Auszuführende Aufgaben —
(a) Bearbeite den Artikel über Frauen in der 1. Klasse: Gib alles ab „Doch woher kommt“ bis hinunter zu „öffentlichen Verkehr ein.“ erneut wieder und setze dabei „Lücke zwischen den Geschlechtern“ anstelle von „Geschlechterlücke“ ein.
(b) Wie viele 1.-Klasse-GA waren laut dem Artikel über Frauen in der 1. Klasse im Dezember 2023 insgesamt im Umlauf?

«Kaum eine Frau»: Fahren nur Männer 1. Klasse im Zug?
Eine Nau.ch-Leserin fühlt sich, als wäre sie fast die einzige Frau, die 1. Klasse fährt. Stimmt das Gefühl? Gewissermassen schon – Nau.ch hat Zahlen dazu.
Das Wichtigste in Kürze
- In der 1. Klasse habe es nur Männer, beobachtet Nau.ch-Leserin Monika B.*
- Tatsächlich sind nur 37 Prozent der 1.-Klasse-GA-Besitzenden Frauen.
- Dies ist vielleicht auf die beruflichen Positionen von Mann und Frau zurückzuführen.
Monika B.* (40) fährt regelmässig Zug. Die Zürcherin pendelt für den Job nach Bern. Weil sie auch privat nicht Auto fährt, besitzt sie ein GA der 1. Klasse. «Ich fahre regelmässig mit dem Zug durch die halbe Schweiz», sagt sie.
Was ihr dabei immer wieder ins Auge sticht. «In der 1. Klasse hat es oft nur Männer – die meisten über 40», sagt sie zu Nau.ch. «Egal, um welche Zeit und an welchen Ort ich im Zug fahre. Da sitzt kaum je eine Frau im Abteil.» Monika wundert sich: «Das sieht ja aus wie früher, aus einer vergangenen Zeit.»
Nur 37 Prozent aller 1.-Klasse-GA-Besitzenden sind Frauen
Hat es wirklich weniger Frauen in der teureren 1. Klasse? Ja, wie die Zahlen von Alliance SwissPass zeigen.
Laut Mediensprecherin Susanna Wittwer Klingler waren im Dezember 2023 insgesamt rund 39'600 1.-Klasse-GA im Umlauf. Davon waren 37 Prozent im Besitz von Frauen und 63 Prozent im Besitz von Männern: Das entspricht einem Verhältnis von ungefähr einem zu zwei Dritteln.
Doch woher kommt diese grosse Geschlechterlücke? Christoph Wydler, Mediensprecher der «Interessengemeinschaft öffentlicher Verkehr Schweiz» (IGöV), vermutet, dass es etwas mit den beruflichen Positionen von Männern und Frauen zu tun habe. Die IGöV setzt sich für einen qualitativen öffentlichen Verkehr ein.
«Menschen mit einem 1.-Klasse-GA verdienen oftmals gut und sind in höheren Abteilungen von Firmen», sagt Wydler. Und höhere Positionen seien bekanntlich ja häufiger von Männern besetzt. «Männer besitzen allgemein in der Gesellschaft mehr Geld als Frauen. Das zeigt sich dann natürlich auch bei den teuren GAs.»

Bereitgestellte Angaben —
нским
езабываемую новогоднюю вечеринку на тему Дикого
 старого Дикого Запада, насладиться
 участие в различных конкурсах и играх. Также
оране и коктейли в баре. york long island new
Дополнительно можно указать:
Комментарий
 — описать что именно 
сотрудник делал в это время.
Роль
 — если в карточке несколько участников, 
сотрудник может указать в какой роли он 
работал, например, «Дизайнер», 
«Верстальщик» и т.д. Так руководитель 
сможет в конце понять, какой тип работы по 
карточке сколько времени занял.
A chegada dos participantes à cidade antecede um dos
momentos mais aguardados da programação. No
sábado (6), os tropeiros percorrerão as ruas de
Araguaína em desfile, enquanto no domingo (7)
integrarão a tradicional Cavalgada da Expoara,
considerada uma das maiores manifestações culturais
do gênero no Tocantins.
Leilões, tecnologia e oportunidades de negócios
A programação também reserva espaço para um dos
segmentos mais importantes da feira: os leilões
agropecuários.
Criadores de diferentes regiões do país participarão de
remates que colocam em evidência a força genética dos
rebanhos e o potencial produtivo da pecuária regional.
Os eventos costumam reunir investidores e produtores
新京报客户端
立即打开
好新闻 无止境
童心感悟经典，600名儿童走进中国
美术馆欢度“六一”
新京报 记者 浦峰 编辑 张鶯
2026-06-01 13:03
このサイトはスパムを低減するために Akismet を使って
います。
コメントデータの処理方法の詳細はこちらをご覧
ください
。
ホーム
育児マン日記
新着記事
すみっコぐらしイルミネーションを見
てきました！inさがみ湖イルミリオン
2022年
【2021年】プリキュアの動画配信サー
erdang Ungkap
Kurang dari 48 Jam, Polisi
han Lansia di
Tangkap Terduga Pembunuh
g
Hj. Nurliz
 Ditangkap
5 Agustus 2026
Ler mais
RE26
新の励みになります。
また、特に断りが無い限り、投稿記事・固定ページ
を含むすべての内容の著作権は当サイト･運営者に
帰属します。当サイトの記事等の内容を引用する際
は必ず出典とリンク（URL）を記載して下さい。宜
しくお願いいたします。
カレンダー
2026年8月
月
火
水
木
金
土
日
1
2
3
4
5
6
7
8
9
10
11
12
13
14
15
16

Lösungen nach Aufgaben —
(a)
Doch woher kommt diese grosse Lücke zwischen den Geschlechtern? Christoph Wydler, Mediensprecher der «Interessengemeinschaft öffentlicher Verkehr Schweiz» (IGöV), vermutet, dass es etwas mit den beruflichen Positionen von Männern und Frauen zu tun habe. Die IGöV setzt sich für einen qualitativen öffentlichen Verkehr ein.

(b) Im Dezember 2023 waren insgesamt rund 39'600 1.-Klasse-GA im Umlauf.